## Try it
The entries below are to be transcribed in full, without their images.
*** Opening of Records to process ***
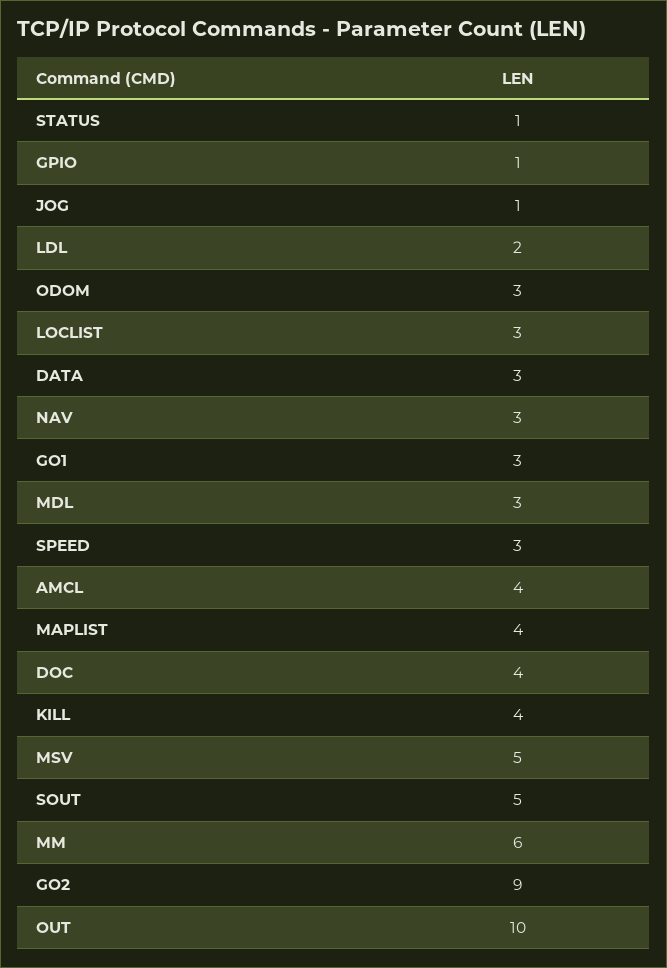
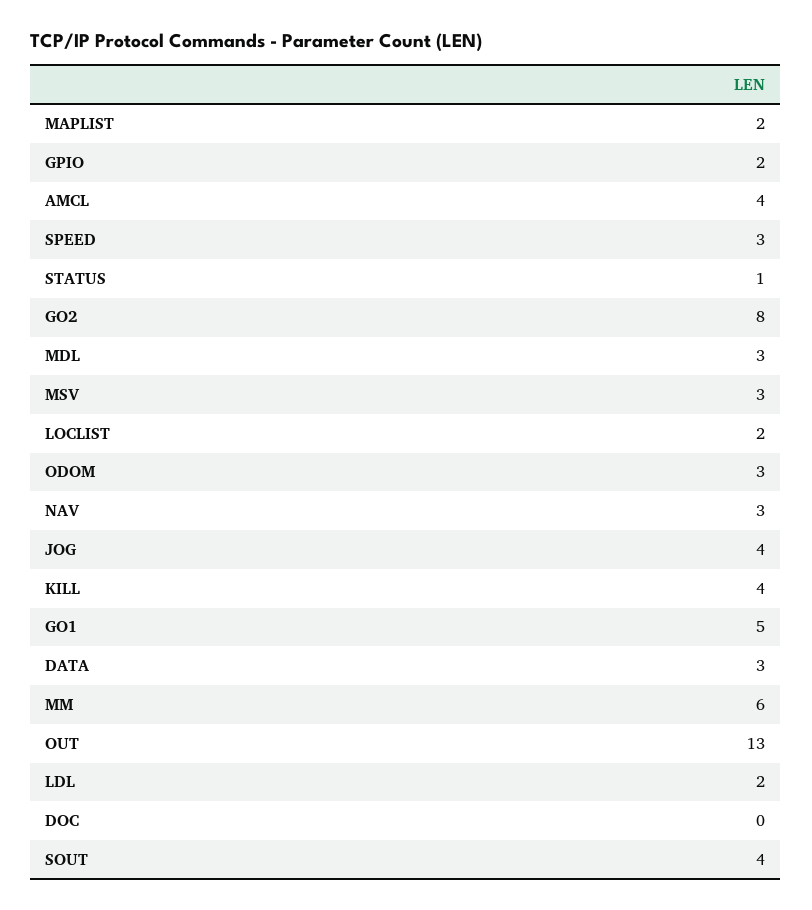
GPIO: 1 -> 2
JOG: 1 -> 4
LOCLIST: 3 -> 2
GO1: 3 -> 5
MAPLIST: 4 -> 2
DOC: 4 -> 0
MSV: 5 -> 3
SOUT: 5 -> 4
GO2: 9 -> 8
OUT: 10 -> 13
*** Close of Records to process ***
## Written response
GPIO: 1 -> 2
JOG: 1 -> 4
LOCLIST: 3 -> 2
GO1: 3 -> 5
MAPLIST: 4 -> 2
DOC: 4 -> 0
MSV: 5 -> 3
SOUT: 5 -> 4
GO2: 9 -> 8
OUT: 10 -> 13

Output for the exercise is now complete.